■ SUPPLIED TEXT
Match a fragment recorded of music playing in the background against the database:

> uv run audfprint match --dbase fpdbase.pklz query.mp3
Read fprints for 13 files ( 90308 hashes) from fpdbase.pklz
Analyzed query.mp3 of 5.573 s to 204 hashes
Matched query.mp3 5.573 sec 204 raw hashes as Nine_Lives/05-Full_Circle.mp3 at 50.085 s with 8 of 9 hashes
Processed 1 files (5.8 s total dur) in 2.6 s sec = 0.443 x RT

The query contained audio from Nine_Lives/05-Full_Circle.mp3 starting at 50.085 sec into the track. There were a total of 17 landmark hashes shared between the query and that track, and 14 of them had a consistent time offset. Generally, anything more than 5 or 6 consistently-timed matching hashes indicate a true match, and random chance will result in fewer than 1% of the raw common hashes being temporally consistent.

■ DATA PROVIDED
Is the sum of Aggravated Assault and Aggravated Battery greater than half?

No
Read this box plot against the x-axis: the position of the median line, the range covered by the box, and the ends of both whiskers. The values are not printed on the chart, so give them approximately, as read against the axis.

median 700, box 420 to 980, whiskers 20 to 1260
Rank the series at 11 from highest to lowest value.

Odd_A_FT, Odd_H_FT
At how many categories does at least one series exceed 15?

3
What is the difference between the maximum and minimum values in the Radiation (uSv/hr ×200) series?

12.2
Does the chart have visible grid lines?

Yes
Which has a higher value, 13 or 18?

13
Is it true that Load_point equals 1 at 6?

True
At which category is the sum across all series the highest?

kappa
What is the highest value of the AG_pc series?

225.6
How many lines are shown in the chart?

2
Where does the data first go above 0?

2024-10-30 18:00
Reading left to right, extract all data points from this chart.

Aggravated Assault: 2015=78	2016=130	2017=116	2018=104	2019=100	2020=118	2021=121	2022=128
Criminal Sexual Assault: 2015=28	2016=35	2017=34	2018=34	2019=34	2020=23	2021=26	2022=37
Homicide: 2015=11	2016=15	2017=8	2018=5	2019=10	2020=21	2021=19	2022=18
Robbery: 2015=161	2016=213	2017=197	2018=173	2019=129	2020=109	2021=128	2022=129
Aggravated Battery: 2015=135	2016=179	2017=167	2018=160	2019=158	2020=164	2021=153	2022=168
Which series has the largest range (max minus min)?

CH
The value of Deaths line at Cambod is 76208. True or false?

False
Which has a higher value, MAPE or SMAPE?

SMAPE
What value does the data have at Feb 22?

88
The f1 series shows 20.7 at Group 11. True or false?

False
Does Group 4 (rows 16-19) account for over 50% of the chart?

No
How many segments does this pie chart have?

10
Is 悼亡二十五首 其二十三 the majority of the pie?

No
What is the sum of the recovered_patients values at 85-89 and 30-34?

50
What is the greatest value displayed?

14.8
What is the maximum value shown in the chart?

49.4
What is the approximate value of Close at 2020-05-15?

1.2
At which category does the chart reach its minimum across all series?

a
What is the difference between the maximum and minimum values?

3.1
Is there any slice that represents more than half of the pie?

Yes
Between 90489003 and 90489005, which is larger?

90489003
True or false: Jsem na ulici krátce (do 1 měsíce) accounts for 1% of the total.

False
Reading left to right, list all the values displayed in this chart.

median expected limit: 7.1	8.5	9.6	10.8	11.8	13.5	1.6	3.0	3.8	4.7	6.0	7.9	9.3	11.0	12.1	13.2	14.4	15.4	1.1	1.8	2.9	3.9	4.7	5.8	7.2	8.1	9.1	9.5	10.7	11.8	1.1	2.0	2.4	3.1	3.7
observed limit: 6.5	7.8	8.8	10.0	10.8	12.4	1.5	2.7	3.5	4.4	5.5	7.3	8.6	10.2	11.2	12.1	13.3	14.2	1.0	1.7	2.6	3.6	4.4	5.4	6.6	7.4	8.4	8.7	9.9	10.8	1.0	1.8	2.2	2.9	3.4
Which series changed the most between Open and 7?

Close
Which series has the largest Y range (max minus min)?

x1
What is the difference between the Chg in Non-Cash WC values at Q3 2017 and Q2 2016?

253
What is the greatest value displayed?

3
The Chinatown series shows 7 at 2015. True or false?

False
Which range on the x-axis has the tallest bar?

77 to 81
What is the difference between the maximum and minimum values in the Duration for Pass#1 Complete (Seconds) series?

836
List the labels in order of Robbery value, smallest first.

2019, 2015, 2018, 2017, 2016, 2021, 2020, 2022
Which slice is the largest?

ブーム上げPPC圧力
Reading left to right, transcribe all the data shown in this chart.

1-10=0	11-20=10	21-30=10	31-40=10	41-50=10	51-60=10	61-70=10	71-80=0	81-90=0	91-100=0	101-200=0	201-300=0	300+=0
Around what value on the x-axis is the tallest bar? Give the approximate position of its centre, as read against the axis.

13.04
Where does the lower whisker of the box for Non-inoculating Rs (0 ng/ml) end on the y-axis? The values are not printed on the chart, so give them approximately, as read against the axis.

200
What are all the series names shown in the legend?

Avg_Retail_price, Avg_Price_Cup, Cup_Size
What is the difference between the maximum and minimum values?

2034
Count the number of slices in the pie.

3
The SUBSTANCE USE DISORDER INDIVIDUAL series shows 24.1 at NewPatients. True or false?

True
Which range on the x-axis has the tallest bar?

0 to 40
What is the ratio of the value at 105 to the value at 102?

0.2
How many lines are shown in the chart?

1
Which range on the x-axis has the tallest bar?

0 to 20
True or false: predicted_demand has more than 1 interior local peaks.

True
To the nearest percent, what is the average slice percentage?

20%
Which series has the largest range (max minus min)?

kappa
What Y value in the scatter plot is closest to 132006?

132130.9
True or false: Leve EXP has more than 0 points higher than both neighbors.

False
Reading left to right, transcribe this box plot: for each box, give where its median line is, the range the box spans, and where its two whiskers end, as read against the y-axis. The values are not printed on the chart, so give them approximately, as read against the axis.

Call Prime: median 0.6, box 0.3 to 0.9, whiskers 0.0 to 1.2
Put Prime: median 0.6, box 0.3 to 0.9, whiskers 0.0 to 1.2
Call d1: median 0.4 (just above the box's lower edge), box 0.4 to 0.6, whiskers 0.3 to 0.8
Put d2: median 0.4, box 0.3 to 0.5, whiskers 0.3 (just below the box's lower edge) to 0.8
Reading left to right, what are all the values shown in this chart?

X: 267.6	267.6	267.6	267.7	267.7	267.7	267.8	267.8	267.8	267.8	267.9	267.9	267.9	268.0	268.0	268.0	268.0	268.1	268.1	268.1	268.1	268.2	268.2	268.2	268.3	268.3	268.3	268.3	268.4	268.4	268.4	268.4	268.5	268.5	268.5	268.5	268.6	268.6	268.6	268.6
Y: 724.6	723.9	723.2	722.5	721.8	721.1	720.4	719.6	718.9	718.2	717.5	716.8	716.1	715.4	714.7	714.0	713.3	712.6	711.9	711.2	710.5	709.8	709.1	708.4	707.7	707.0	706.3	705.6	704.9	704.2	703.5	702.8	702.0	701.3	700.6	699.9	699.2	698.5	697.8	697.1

■ AIM OF THE EXERCISE
In the audio fingerprint matching text, rewrite the stretch from "The query contained" through "being temporally consistent.", replacing "landmark hashes" with "fingerprint hashes".

■ RESPONSE
The query contained audio from Nine_Lives/05-Full_Circle.mp3 starting at 50.085 sec into the track. There were a total of 17 fingerprint hashes shared between the query and that track, and 14 of them had a consistent time offset. Generally, anything more than 5 or 6 consistently-timed matching hashes indicate a true match, and random chance will result in fewer than 1% of the raw common hashes being temporally consistent.